[Recorded data]
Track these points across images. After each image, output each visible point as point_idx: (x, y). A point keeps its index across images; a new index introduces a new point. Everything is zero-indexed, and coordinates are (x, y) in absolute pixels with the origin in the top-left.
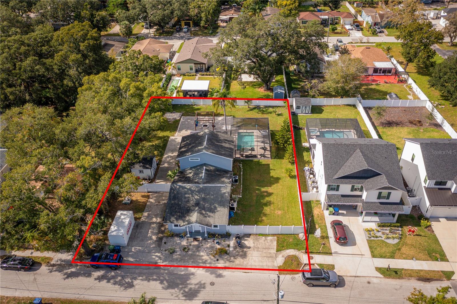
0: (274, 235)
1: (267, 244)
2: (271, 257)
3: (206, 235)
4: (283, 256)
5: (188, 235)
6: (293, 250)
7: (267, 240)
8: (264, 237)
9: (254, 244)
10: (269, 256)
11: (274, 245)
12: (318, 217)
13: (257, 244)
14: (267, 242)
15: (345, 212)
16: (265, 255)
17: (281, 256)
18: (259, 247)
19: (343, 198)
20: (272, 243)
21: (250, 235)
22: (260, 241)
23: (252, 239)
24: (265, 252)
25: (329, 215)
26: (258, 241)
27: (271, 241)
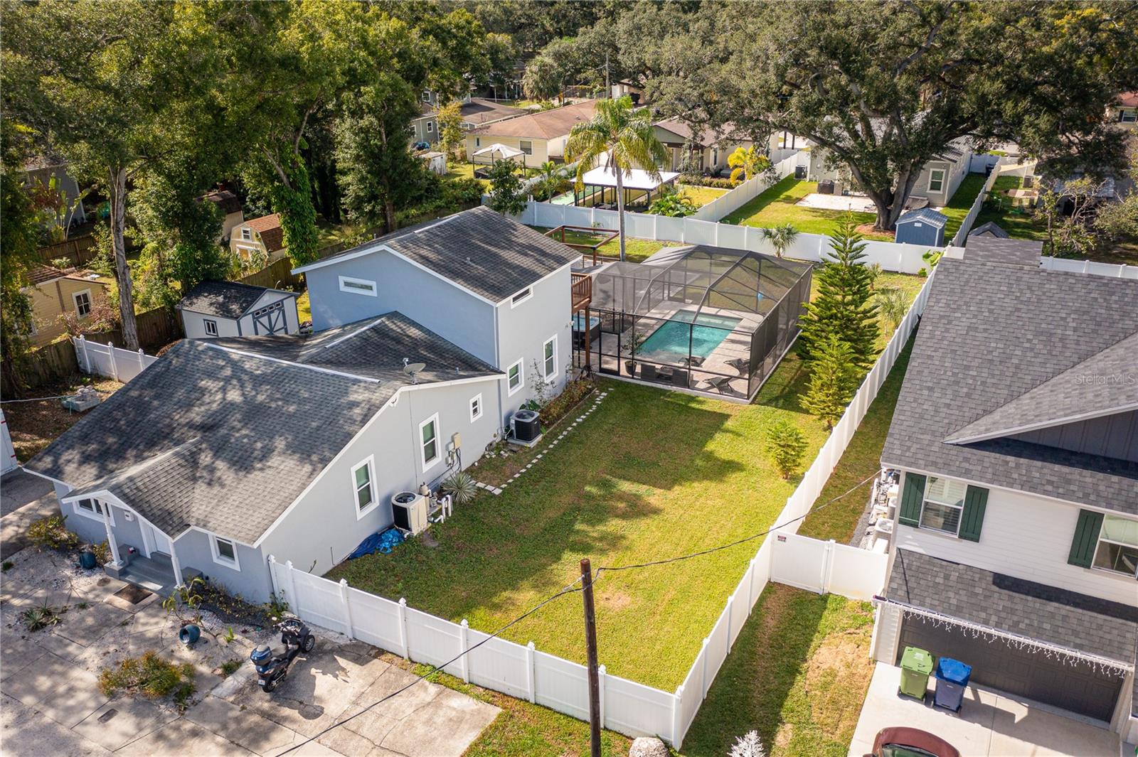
0: (495, 696)
1: (422, 730)
5: (114, 564)
7: (439, 705)
8: (433, 689)
9: (356, 702)
12: (825, 687)
13: (368, 710)
14: (431, 720)
15: (1019, 710)
18: (365, 729)
19: (1002, 598)
21: (381, 652)
22: (400, 701)
23: (370, 675)
25: (902, 695)
26: (390, 696)
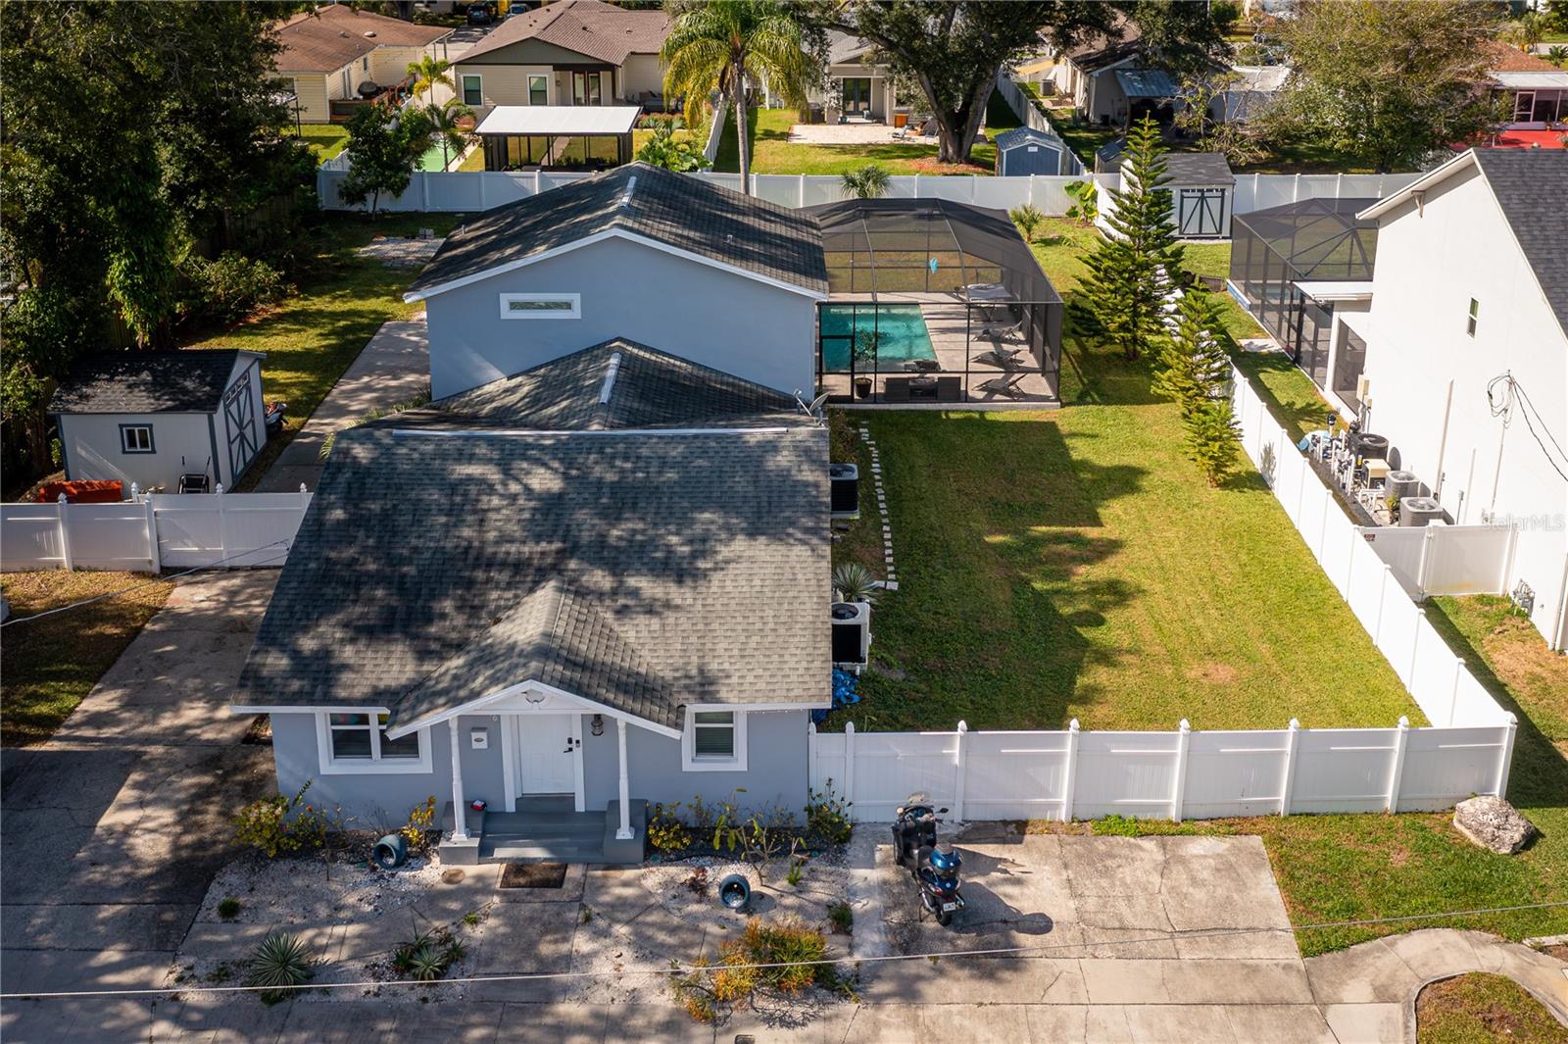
0: (1231, 824)
1: (1199, 894)
2: (1267, 1004)
3: (625, 833)
4: (1383, 995)
5: (459, 838)
6: (1451, 935)
7: (1183, 861)
8: (1149, 844)
9: (1075, 895)
10: (1246, 992)
11: (1265, 904)
13: (1104, 899)
14: (1194, 881)
16: (1204, 987)
17: (1357, 990)
18: (1130, 920)
20: (1241, 885)
22: (1126, 873)
23: (1047, 856)
24: (1197, 965)
26: (1106, 872)
27: (1225, 868)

_AIM OF THE TASK_
Can you convert every line of the records above into a JSON list of strings, one string per line, with blank lines skipped and the pictures left out of your answer?

_YOUR SOLUTION_
[
  "Track these points across images. After each image, output each visible point as point_idx: (x, y). A point keeps its index across images; a new index introduces a new point. Everything is zero-indexed, and coordinates are (x, y) in absolute pixels with the origin in the top-left.",
  "0: (274, 235)",
  "1: (267, 244)",
  "2: (271, 257)",
  "3: (206, 235)",
  "4: (283, 256)",
  "5: (188, 235)",
  "6: (293, 250)",
  "7: (267, 240)",
  "8: (264, 237)",
  "9: (254, 244)",
  "10: (269, 256)",
  "11: (274, 245)",
  "12: (318, 217)",
  "13: (257, 244)",
  "14: (267, 242)",
  "15: (345, 212)",
  "16: (265, 255)",
  "17: (281, 256)",
  "18: (259, 247)",
  "19: (343, 198)",
  "20: (272, 243)",
  "21: (250, 235)",
  "22: (260, 241)",
  "23: (252, 239)",
  "24: (265, 252)",
  "25: (329, 215)",
  "26: (258, 241)",
  "27: (271, 241)",
  "0: (495, 696)",
  "1: (422, 730)",
  "5: (114, 564)",
  "7: (439, 705)",
  "8: (433, 689)",
  "9: (356, 702)",
  "12: (825, 687)",
  "13: (368, 710)",
  "14: (431, 720)",
  "15: (1019, 710)",
  "18: (365, 729)",
  "19: (1002, 598)",
  "21: (381, 652)",
  "22: (400, 701)",
  "23: (370, 675)",
  "25: (902, 695)",
  "26: (390, 696)",
  "0: (1231, 824)",
  "1: (1199, 894)",
  "2: (1267, 1004)",
  "3: (625, 833)",
  "4: (1383, 995)",
  "5: (459, 838)",
  "6: (1451, 935)",
  "7: (1183, 861)",
  "8: (1149, 844)",
  "9: (1075, 895)",
  "10: (1246, 992)",
  "11: (1265, 904)",
  "13: (1104, 899)",
  "14: (1194, 881)",
  "16: (1204, 987)",
  "17: (1357, 990)",
  "18: (1130, 920)",
  "20: (1241, 885)",
  "22: (1126, 873)",
  "23: (1047, 856)",
  "24: (1197, 965)",
  "26: (1106, 872)",
  "27: (1225, 868)"
]